==== DATA FOR THE TASK

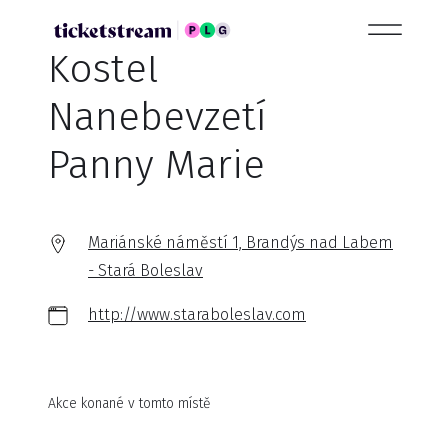
Kostel
Nanebevzetí
Panny Marie
Mariánské náměstí 1, Brandýs nad Labem
- Stará Boleslav
http://www.staraboleslav.com
Akce konané v tomto místě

========

WORK TO COMPLETE ▸
The copy should match the records above exactly, except that pictures are dropped.

ANSWER TO THE PROBLEM ▸
Kostel
Nanebevzetí
Panny Marie
Mariánské náměstí 1, Brandýs nad Labem
- Stará Boleslav
http://www.staraboleslav.com
Akce konané v tomto místě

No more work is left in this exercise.